• _RECORDS TO USE_
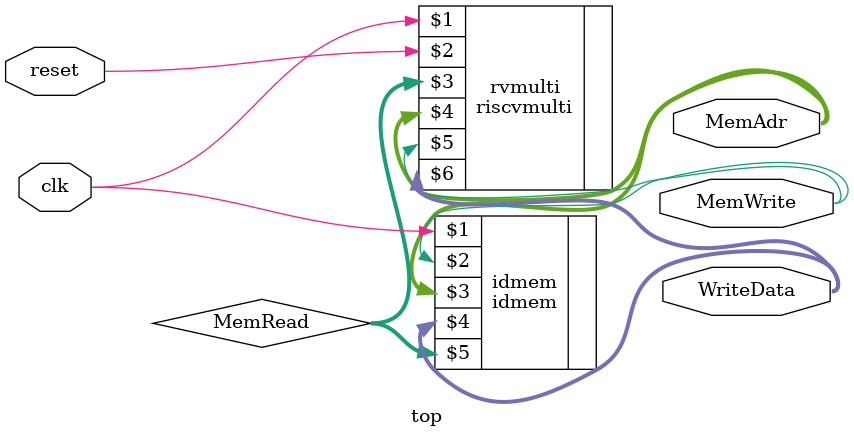
<source format=sv>

`timescale 1ns / 1ps


module top(
    input logic clk, reset,
    output logic [31:0] WriteData, MemAdr,
    output logic MemWrite
    );

    logic [31:0] MemRead;

    riscvmulti  rvmulti(clk, reset, MemRead, MemAdr, MemWrite, WriteData);
    idmem       idmem( clk, MemWrite, MemAdr, WriteData, MemRead);


endmodule

</source>
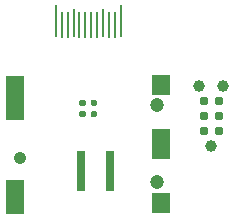
<source format=gbr>
%TF.GenerationSoftware,KiCad,Pcbnew,8.0.1-8.0.1-0~ubuntu20.04.1*%
%TF.CreationDate,2024-06-12T16:16:27+01:00*%
%TF.ProjectId,smolpad,736d6f6c-7061-4642-9e6b-696361645f70,rev?*%
%TF.SameCoordinates,Original*%
%TF.FileFunction,Soldermask,Top*%
%TF.FilePolarity,Negative*%
%FSLAX46Y46*%
G04 Gerber Fmt 4.6, Leading zero omitted, Abs format (unit mm)*
G04 Created by KiCad (PCBNEW 8.0.1-8.0.1-0~ubuntu20.04.1) date 2024-06-12 16:16:27*
%MOMM*%
%LPD*%
G01*
G04 APERTURE LIST*
%ADD10R,0.250000X2.800000*%
%ADD11R,0.250000X2.250000*%
%ADD12R,0.250000X2.450000*%
%ADD13C,1.050000*%
%ADD14C,1.200000*%
%ADD15R,0.700000X3.400000*%
%ADD16R,1.600000X3.800000*%
%ADD17R,1.600000X3.000000*%
%ADD18R,1.600000X1.800000*%
%ADD19R,1.600000X2.600000*%
%ADD20C,0.990600*%
%ADD21C,0.787400*%
G04 APERTURE END LIST*
%TO.C,RGB5*%
G36*
G01*
X39250000Y-37612500D02*
X39250000Y-37337500D01*
G75*
G02*
X39387500Y-37200000I137500J0D01*
G01*
X39662500Y-37200000D01*
G75*
G02*
X39800000Y-37337500I0J-137500D01*
G01*
X39800000Y-37612500D01*
G75*
G02*
X39662500Y-37750000I-137500J0D01*
G01*
X39387500Y-37750000D01*
G75*
G02*
X39250000Y-37612500I0J137500D01*
G01*
G37*
G36*
G01*
X40200000Y-37612500D02*
X40200000Y-37337500D01*
G75*
G02*
X40337500Y-37200000I137500J0D01*
G01*
X40612500Y-37200000D01*
G75*
G02*
X40750000Y-37337500I0J-137500D01*
G01*
X40750000Y-37612500D01*
G75*
G02*
X40612500Y-37750000I-137500J0D01*
G01*
X40337500Y-37750000D01*
G75*
G02*
X40200000Y-37612500I0J137500D01*
G01*
G37*
G36*
G01*
X40200000Y-36662500D02*
X40200000Y-36387500D01*
G75*
G02*
X40337500Y-36250000I137500J0D01*
G01*
X40612500Y-36250000D01*
G75*
G02*
X40750000Y-36387500I0J-137500D01*
G01*
X40750000Y-36662500D01*
G75*
G02*
X40612500Y-36800000I-137500J0D01*
G01*
X40337500Y-36800000D01*
G75*
G02*
X40200000Y-36662500I0J137500D01*
G01*
G37*
G36*
G01*
X39250000Y-36662500D02*
X39250000Y-36387500D01*
G75*
G02*
X39387500Y-36250000I137500J0D01*
G01*
X39662500Y-36250000D01*
G75*
G02*
X39800000Y-36387500I0J-137500D01*
G01*
X39800000Y-36662500D01*
G75*
G02*
X39662500Y-36800000I-137500J0D01*
G01*
X39387500Y-36800000D01*
G75*
G02*
X39250000Y-36662500I0J137500D01*
G01*
G37*
%TD*%
D10*
%TO.C,J2*%
X37250000Y-29625000D03*
D11*
X37750000Y-29900000D03*
X38250000Y-29900000D03*
D12*
X38750000Y-29800000D03*
D11*
X39250000Y-29900000D03*
X39750000Y-29900000D03*
X40250000Y-29900000D03*
X40750000Y-29900000D03*
D12*
X41250000Y-29800000D03*
D11*
X41750000Y-29900000D03*
X42250000Y-29900000D03*
D10*
X42750000Y-29625000D03*
%TD*%
D13*
%TO.C,SW1*%
X34200000Y-41200000D03*
D14*
X45800000Y-36740000D03*
X45800000Y-43260000D03*
D15*
X39350000Y-42300000D03*
X41800000Y-42300000D03*
D16*
X33800000Y-36100000D03*
D17*
X33800000Y-44500000D03*
D18*
X46200000Y-34975000D03*
D19*
X46200000Y-40000000D03*
D18*
X46200000Y-45025000D03*
%TD*%
D20*
%TO.C,J1*%
X50400000Y-40210000D03*
X49384000Y-35130000D03*
X51416000Y-35130000D03*
D21*
X51035000Y-38940000D03*
X49765000Y-38940000D03*
X51035000Y-37670000D03*
X49765000Y-37670000D03*
X51035000Y-36400000D03*
X49765000Y-36400000D03*
%TD*%
M02*

</source>
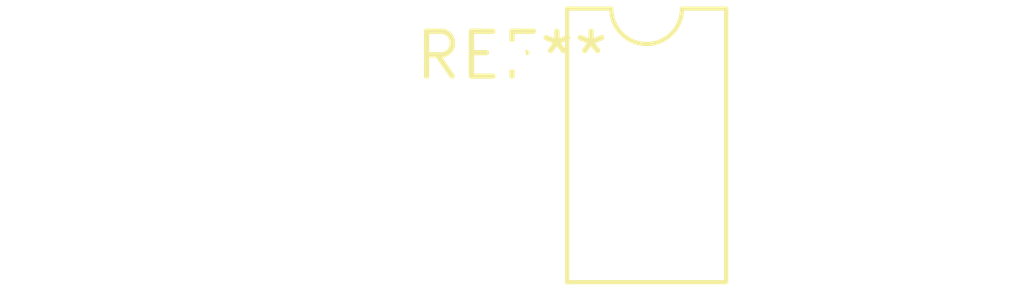
<source format=kicad_pcb>
(kicad_pcb (version 20240108) (generator pcbnew)

  (general
    (thickness 1.6)
  )

  (paper "A4")
  (layers
    (0 "F.Cu" signal)
    (31 "B.Cu" signal)
    (32 "B.Adhes" user "B.Adhesive")
    (33 "F.Adhes" user "F.Adhesive")
    (34 "B.Paste" user)
    (35 "F.Paste" user)
    (36 "B.SilkS" user "B.Silkscreen")
    (37 "F.SilkS" user "F.Silkscreen")
    (38 "B.Mask" user)
    (39 "F.Mask" user)
    (40 "Dwgs.User" user "User.Drawings")
    (41 "Cmts.User" user "User.Comments")
    (42 "Eco1.User" user "User.Eco1")
    (43 "Eco2.User" user "User.Eco2")
    (44 "Edge.Cuts" user)
    (45 "Margin" user)
    (46 "B.CrtYd" user "B.Courtyard")
    (47 "F.CrtYd" user "F.Courtyard")
    (48 "B.Fab" user)
    (49 "F.Fab" user)
    (50 "User.1" user)
    (51 "User.2" user)
    (52 "User.3" user)
    (53 "User.4" user)
    (54 "User.5" user)
    (55 "User.6" user)
    (56 "User.7" user)
    (57 "User.8" user)
    (58 "User.9" user)
  )

  (setup
    (pad_to_mask_clearance 0)
    (pcbplotparams
      (layerselection 0x00010fc_ffffffff)
      (plot_on_all_layers_selection 0x0000000_00000000)
      (disableapertmacros false)
      (usegerberextensions false)
      (usegerberattributes false)
      (usegerberadvancedattributes false)
      (creategerberjobfile false)
      (dashed_line_dash_ratio 12.000000)
      (dashed_line_gap_ratio 3.000000)
      (svgprecision 4)
      (plotframeref false)
      (viasonmask false)
      (mode 1)
      (useauxorigin false)
      (hpglpennumber 1)
      (hpglpenspeed 20)
      (hpglpendiameter 15.000000)
      (dxfpolygonmode false)
      (dxfimperialunits false)
      (dxfusepcbnewfont false)
      (psnegative false)
      (psa4output false)
      (plotreference false)
      (plotvalue false)
      (plotinvisibletext false)
      (sketchpadsonfab false)
      (subtractmaskfromsilk false)
      (outputformat 1)
      (mirror false)
      (drillshape 1)
      (scaleselection 1)
      (outputdirectory "")
    )
  )

  (net 0 "")

  (footprint "DIP-5-6_W7.62mm_LongPads" (layer "F.Cu") (at 0 0))

)

</source>
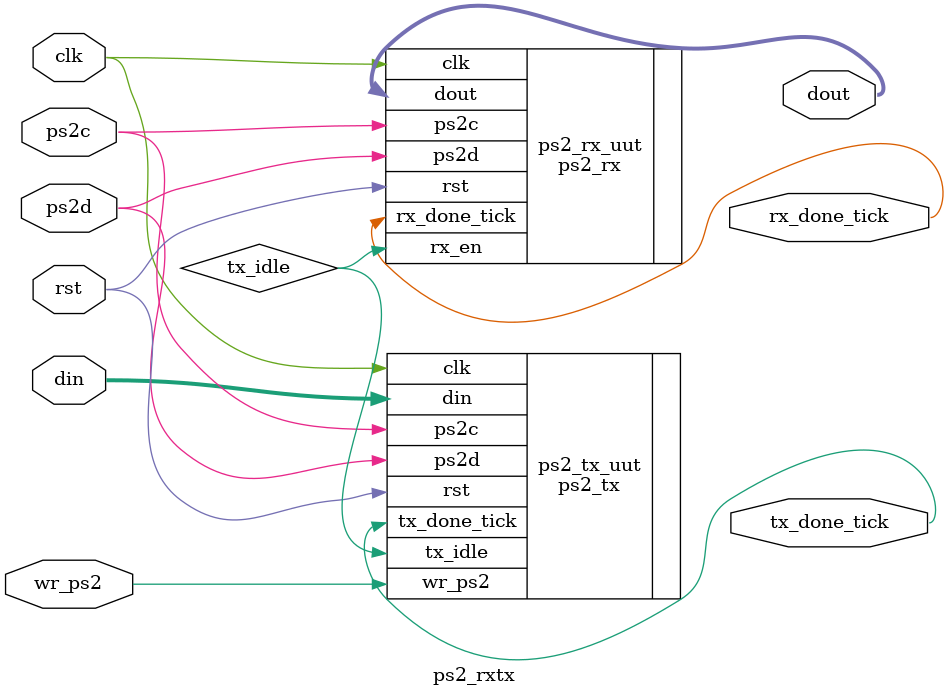
<source format=v>

module ps2_rxtx(
	input clk, rst,
	input wr_ps2,
	input [7:0] din,
	inout ps2d, ps2c,
	output wire rx_done_tick, tx_done_tick,
	output wire [7:0] dout );
	
	wire tx_idle;
	
	ps2_rx ps2_rx_uut
		(.clk(clk), .rst(rst), .rx_en(tx_idle),
		 .ps2d(ps2d), .ps2c(ps2c), .rx_done_tick(rx_done_tick),
		 .dout(dout) );
		 
	ps2_tx ps2_tx_uut
		(.clk(clk), .rst(rst), .wr_ps2(wr_ps2), .din(din),
		 .ps2c(ps2c), .ps2d(ps2d), .tx_idle(tx_idle),
		 .tx_done_tick(tx_done_tick) );
		 
endmodule
</source>
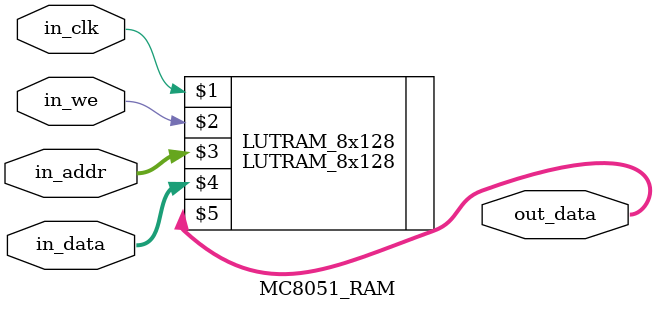
<source format=v>
module MC8051_RAM(in_clk, in_we, in_addr, in_data, out_data);
    
	input wire in_clk, in_we;
    input wire [6:0] in_addr;
	input wire [7:0] in_data;
    output wire [7:0] out_data;
	
	LUTRAM_8x128 LUTRAM_8x128(in_clk, in_we, in_addr, in_data, out_data);
	
endmodule

</source>
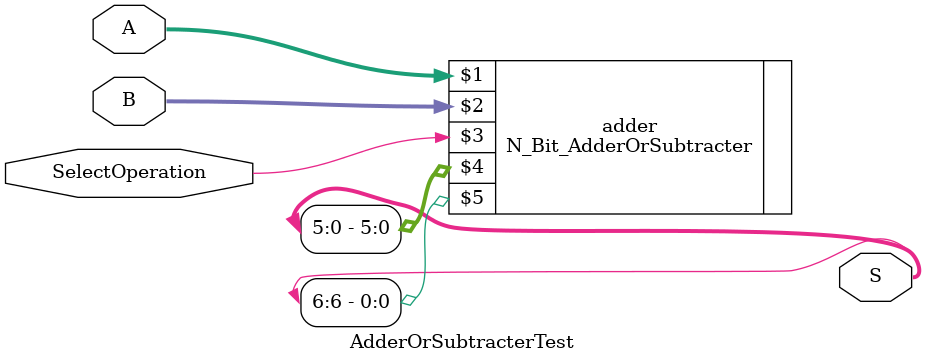
<source format=v>
module AdderOrSubtracterTest(
    input [5:0] A, B,
    input SelectOperation,
    output [6:0] S
);

    N_Bit_AdderOrSubtracter #(6) adder(A, B, SelectOperation, S[5:0], S[6]);

endmodule

</source>
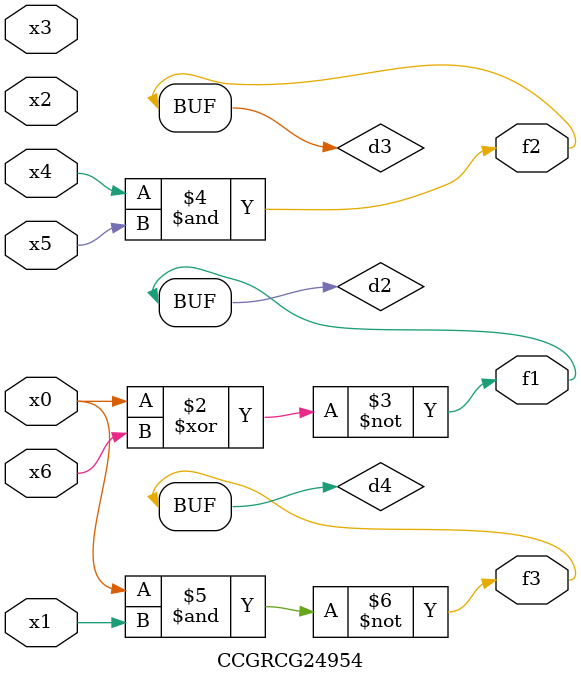
<source format=v>
module CCGRCG24954(
	input x0, x1, x2, x3, x4, x5, x6,
	output f1, f2, f3
);

	wire d1, d2, d3, d4;

	nor (d1, x0);
	xnor (d2, x0, x6);
	and (d3, x4, x5);
	nand (d4, x0, x1);
	assign f1 = d2;
	assign f2 = d3;
	assign f3 = d4;
endmodule

</source>
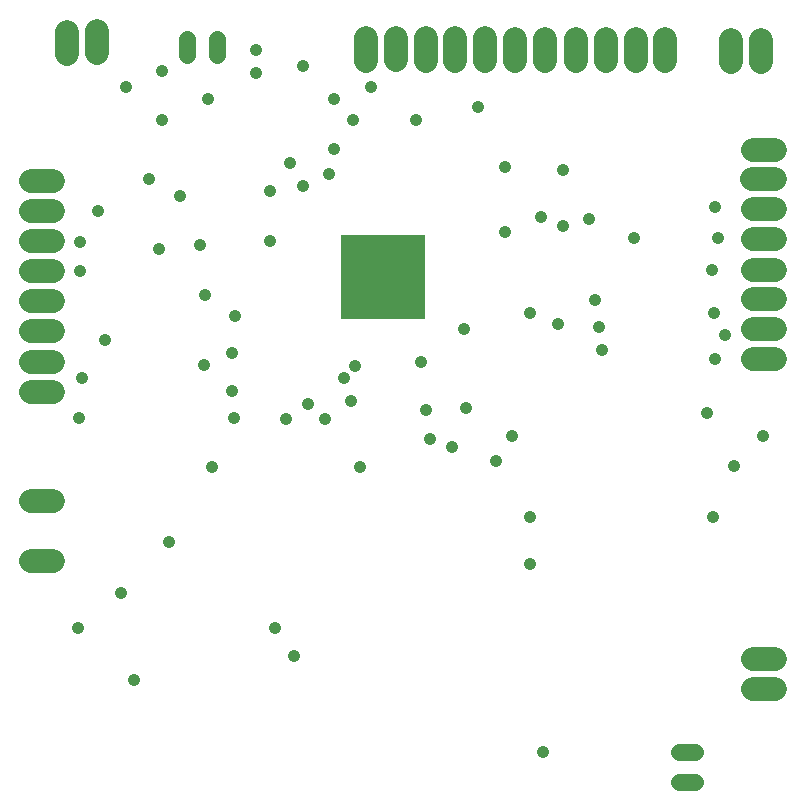
<source format=gbs>
G75*
G70*
%OFA0B0*%
%FSLAX24Y24*%
%IPPOS*%
%LPD*%
%AMOC8*
5,1,8,0,0,1.08239X$1,22.5*
%
%ADD10R,0.2815X0.2815*%
%ADD11C,0.0577*%
%ADD12C,0.0799*%
%ADD13C,0.0413*%
D10*
X013228Y019289D03*
D11*
X007695Y026699D02*
X007695Y027217D01*
X006695Y027217D02*
X006695Y026699D01*
X023109Y003454D02*
X023627Y003454D01*
X023627Y002454D02*
X023109Y002454D01*
D12*
X025565Y005545D02*
X026305Y005545D01*
X026305Y006553D02*
X025565Y006553D01*
X025563Y016555D02*
X026303Y016555D01*
X026297Y017549D02*
X025557Y017549D01*
X025555Y018545D02*
X026295Y018545D01*
X026297Y019537D02*
X025557Y019537D01*
X025557Y020541D02*
X026297Y020541D01*
X026297Y021545D02*
X025557Y021545D01*
X025551Y022541D02*
X026291Y022541D01*
X026299Y023535D02*
X025559Y023535D01*
X025849Y026458D02*
X025849Y027198D01*
X024833Y027198D02*
X024833Y026458D01*
X022652Y026496D02*
X022652Y027236D01*
X021654Y027228D02*
X021654Y026488D01*
X020660Y026482D02*
X020660Y027222D01*
X019656Y027220D02*
X019656Y026480D01*
X018646Y026492D02*
X018646Y027232D01*
X017640Y027236D02*
X017640Y026496D01*
X016648Y026501D02*
X016648Y027241D01*
X015652Y027241D02*
X015652Y026501D01*
X014656Y026501D02*
X014656Y027241D01*
X013665Y027247D02*
X013665Y026507D01*
X012673Y026505D02*
X012673Y027245D01*
X003707Y027488D02*
X003707Y026748D01*
X002711Y026732D02*
X002711Y027472D01*
X002250Y022482D02*
X001510Y022482D01*
X001510Y021486D02*
X002250Y021486D01*
X002250Y020482D02*
X001510Y020482D01*
X001510Y019478D02*
X002250Y019478D01*
X002250Y018474D02*
X001510Y018474D01*
X001510Y017474D02*
X002250Y017474D01*
X002250Y016472D02*
X001510Y016472D01*
X001510Y015462D02*
X002250Y015462D01*
X002250Y011812D02*
X001510Y011812D01*
X001510Y009812D02*
X002250Y009812D01*
D13*
X004931Y005856D03*
X003061Y007588D03*
X004518Y008769D03*
X006093Y010462D03*
X007549Y012942D03*
X008286Y014596D03*
X008219Y015501D03*
X007274Y016368D03*
X008219Y016761D03*
X008297Y017982D03*
X007313Y018690D03*
X007136Y020344D03*
X005778Y020226D03*
X006486Y021997D03*
X005423Y022549D03*
X003738Y021486D03*
X003140Y020462D03*
X003140Y019478D03*
X003967Y017194D03*
X003219Y015934D03*
X003100Y014596D03*
X009478Y020501D03*
X009478Y022155D03*
X010148Y023100D03*
X010581Y022312D03*
X011447Y022706D03*
X011604Y023572D03*
X012234Y024517D03*
X011604Y025226D03*
X010581Y026309D03*
X009006Y026092D03*
X009006Y026840D03*
X007392Y025226D03*
X005856Y024517D03*
X004675Y025620D03*
X005856Y026171D03*
X012825Y025620D03*
X014321Y024517D03*
X016408Y024950D03*
X017301Y022942D03*
X018494Y021289D03*
X019242Y020974D03*
X020108Y021210D03*
X021604Y020580D03*
X020305Y018513D03*
X020423Y017627D03*
X020541Y016840D03*
X019065Y017726D03*
X018140Y018080D03*
X015935Y017549D03*
X014518Y016446D03*
X014675Y014871D03*
X014793Y013887D03*
X015522Y013612D03*
X016014Y014911D03*
X017549Y014005D03*
X016998Y013139D03*
X018140Y011289D03*
X018140Y009714D03*
X018573Y003454D03*
X024242Y011289D03*
X024951Y013001D03*
X025896Y014005D03*
X024045Y014753D03*
X024309Y016564D03*
X024624Y017352D03*
X024262Y018100D03*
X024203Y019513D03*
X024419Y020580D03*
X024309Y021631D03*
X019242Y022864D03*
X017313Y020789D03*
X012313Y016309D03*
X011927Y015934D03*
X012156Y015147D03*
X011289Y014557D03*
X010738Y015068D03*
X009990Y014557D03*
X012471Y012942D03*
X009636Y007588D03*
X010266Y006643D03*
M02*

</source>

• _PROBLEM REQUIREMENTS_
Exact duplication is required for the lines above, from the line that contains "X003219Y015934D03*" to the line that contains "X014321Y024517D03*", inclusive; omit all others.

• _SOLUTION TO THE PROBLEM_
X003219Y015934D03*
X003100Y014596D03*
X009478Y020501D03*
X009478Y022155D03*
X010148Y023100D03*
X010581Y022312D03*
X011447Y022706D03*
X011604Y023572D03*
X012234Y024517D03*
X011604Y025226D03*
X010581Y026309D03*
X009006Y026092D03*
X009006Y026840D03*
X007392Y025226D03*
X005856Y024517D03*
X004675Y025620D03*
X005856Y026171D03*
X012825Y025620D03*
X014321Y024517D03*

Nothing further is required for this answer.